Lark Spartin is a Kelowna, BC based digital media artist. This triptych video projection and augmented reality piece explores the evolution of self as mediated by technology, expanding upon the proverb of see no evil, hear no evil and speak no evil. Each of the three projected posters manipulates a facial body part to refer to a perceived disembodiment that occurs in our digital interactions.
These interactive AR images are available through scanning the video projection, and directly remark on the social media platforms used to view them. Viewers can witness animated hands reaching out towards them, as if reaching out for connection. When individuals flip to the front camera, a textured mask filter covers their face, promoting ideas of disembodied spectatorship. By presenting the AR filters within popular social media platforms, the viewer is invited to reflect upon the problematic values that have arisen from the use of social media, and consciously recognize what it means to ‘reach out’ for authentic connection. The way the AR is used currently, mostly through the use of filters integrated into social media to morph users’ faces and beyond, amplifies these platforms’ inherent superficiality and has significant effects on individuals’ perceptions of themselves and others. This work aims to invert AR’s typical use and confront these entrenched norms of severe social separation. By exploiting and subverting technology that is used to quite literally filter how we relate to our world, ourselves and one another, this project emphasizes the creative and relational potential of the tools we use daily.

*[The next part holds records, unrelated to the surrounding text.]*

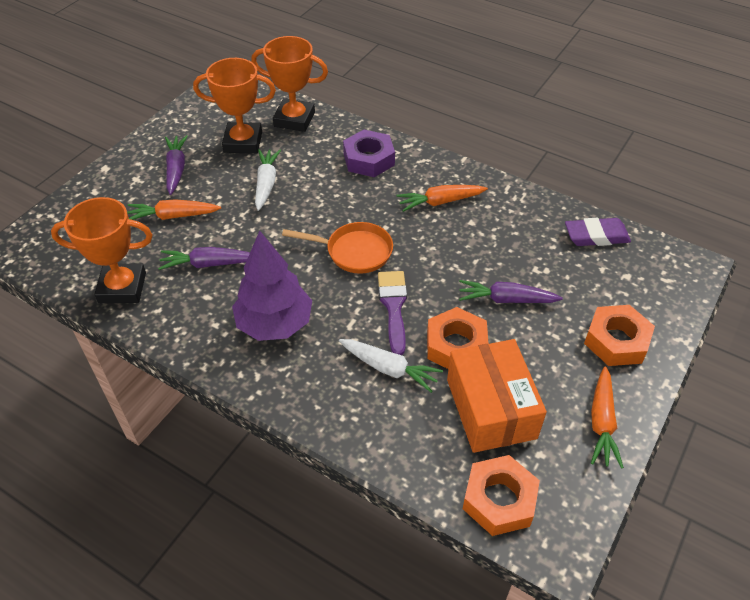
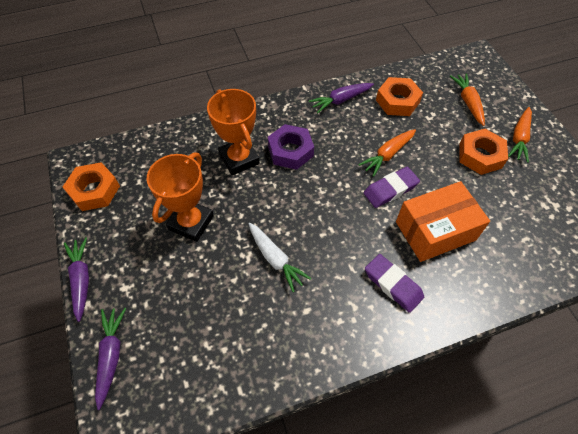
orange pan: 1 -> 0
orange trophy: 3 -> 2
purple brush: 1 -> 0
purple eraser: 1 -> 2
purple tree: 1 -> 0
white carrot: 2 -> 1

Through taking social relations and their technological mediation as its subject matter, this artwork reveals the effects of the mediating technology that we use and reflects on the role we all have in reshaping it. Through intentional use and understanding of the social structures that it can promote, the commodifying and disembodying effects of our technology can be resisted and deconstructed to shape these platforms as tools for embodiment, expression, connection and relationality.